Impaired sperm fertilizing ability in mice lacking Cysteine-RIch Secretory Protein 1 (CRISP1)

DA ROS VG, MALDERA JA, WILLIS WD, COHEN DJ, GOULDING EH, GELMAN DM, RUBINSTEIN M, EDDY EM, CUASNICU PS

Albuquerque, Estados Unidos

Congreso; 33rd Annual American Society of Andrology Meeting; 2008

American Society of Andrology

Mammalian fertilization is a complex multi-step process mediated by different molecules present on both gametes. Epididymal protein CRISP1, the first described member of the Cysteine RIch Secretory Protein (CRISP) family, was identified by our laboratory and postulated to participate in sperm-zona pellucida (ZP) interaction and gamete fusion by binding to egg-complementary sites. To elucidate the functional role of CRISP1 in vivo, we disrupted the Crisp1 gene and evaluated the effect on animal fertility and several sperm parameters. In vivo breeding revealed that male and female Crisp1-/- animals exhibited no differences in fertility compared to controls. In vitro analysis revealed that sperm motility and the ability to undergo a spontaneous or progesterone-induced acrosome reaction were not affected in Crisp1-/- mice whereas the level of capacitation-induced tyrosine phosphorylation was lower than in controls. In vitro fertilization assays showed that Crisp1-/- sperm exhibited a significantly reduced ability to penetrate both ZP-intact (p=0.0002) and ZP-free eggs (p=0.0001). Furthermore, when ZP-free eggs were inseminated with both Crisp1+/+ and Crisp1-/- sperm in a competitive fertilization assay, the mutant sperm exhibited a greater disadvantage in their fusion ability compared to that observed in a non-competitive situation.
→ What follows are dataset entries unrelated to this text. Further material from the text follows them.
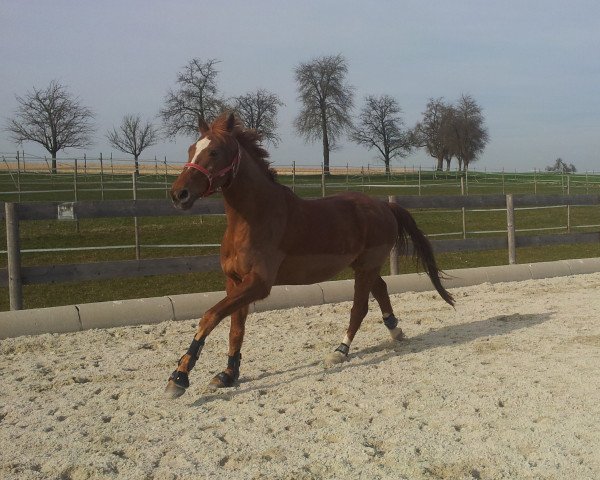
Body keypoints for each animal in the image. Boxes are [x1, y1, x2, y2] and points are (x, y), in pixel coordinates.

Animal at [165, 112, 454, 398]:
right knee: (381, 289)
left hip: (366, 267)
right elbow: (236, 328)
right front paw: (227, 375)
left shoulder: (258, 284)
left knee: (359, 307)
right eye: (191, 149)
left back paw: (340, 351)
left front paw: (179, 378)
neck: (253, 219)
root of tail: (384, 206)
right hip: (363, 266)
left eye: (214, 151)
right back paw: (395, 330)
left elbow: (210, 316)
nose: (179, 194)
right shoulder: (234, 281)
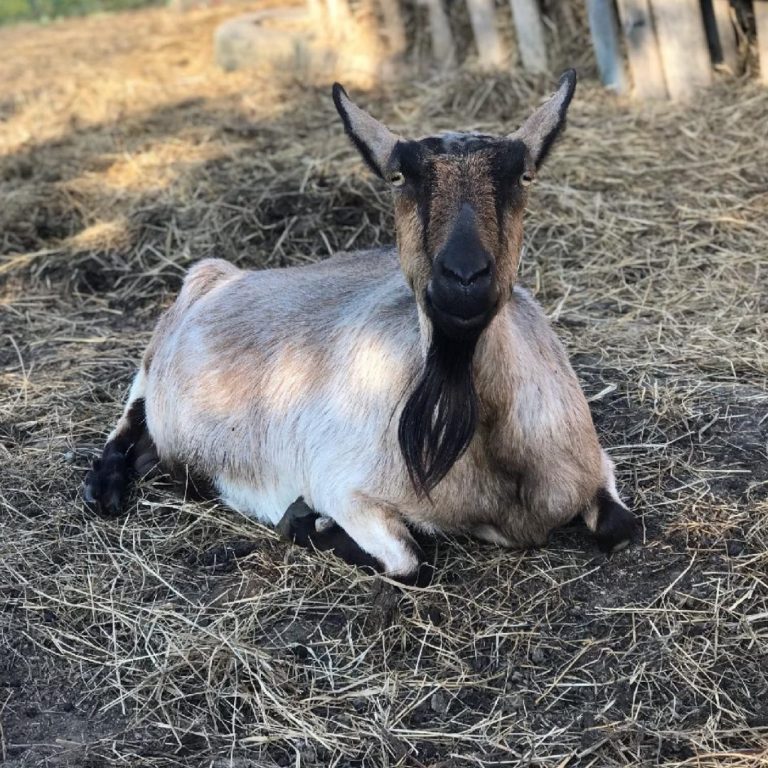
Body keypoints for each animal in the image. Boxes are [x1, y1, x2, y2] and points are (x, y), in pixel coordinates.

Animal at [85, 70, 636, 584]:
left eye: (522, 175)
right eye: (398, 177)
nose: (463, 277)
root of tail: (222, 275)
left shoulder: (595, 465)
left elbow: (622, 528)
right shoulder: (341, 482)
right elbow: (410, 561)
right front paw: (303, 522)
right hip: (160, 348)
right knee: (133, 405)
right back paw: (107, 483)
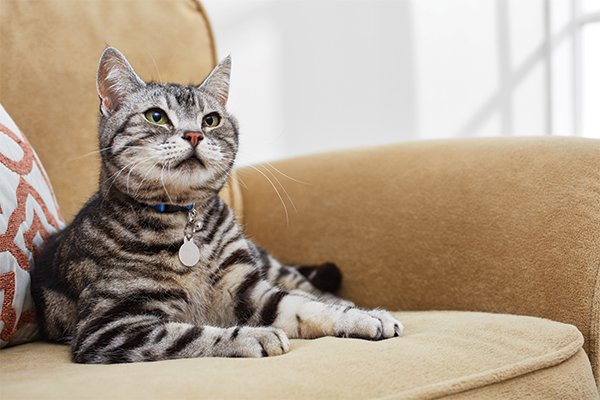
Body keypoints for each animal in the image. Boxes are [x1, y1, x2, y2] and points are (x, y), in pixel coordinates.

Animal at [29, 46, 404, 362]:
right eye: (156, 116)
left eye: (210, 120)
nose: (195, 134)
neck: (184, 223)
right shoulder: (108, 326)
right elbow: (188, 334)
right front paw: (254, 336)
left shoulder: (248, 289)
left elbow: (307, 306)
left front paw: (363, 316)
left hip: (268, 265)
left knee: (307, 286)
Finally, the finding that the fusion ability of Crisp1-/- sperm was further inhibited by the presence of CRISP1 or CRISP2 but not CRISP4 during gamete co-incubation, suggests that CRISP2 cooperates with CRISP1 during fertilization and might compensate for its lack in the mutant mice. Together, these results revealed that although not essential for animal fertility, CRISP1 is definitively a player in the fertilization system. To our knowledge, this is the first knockout mice generated for a CRISP protein. This information will contribute to a better understanding of the molecular mechanisms underlying mammalian fertilization and might have important functional implications for other members of the widely distributed and evolutionarily conserved CRISP protein family.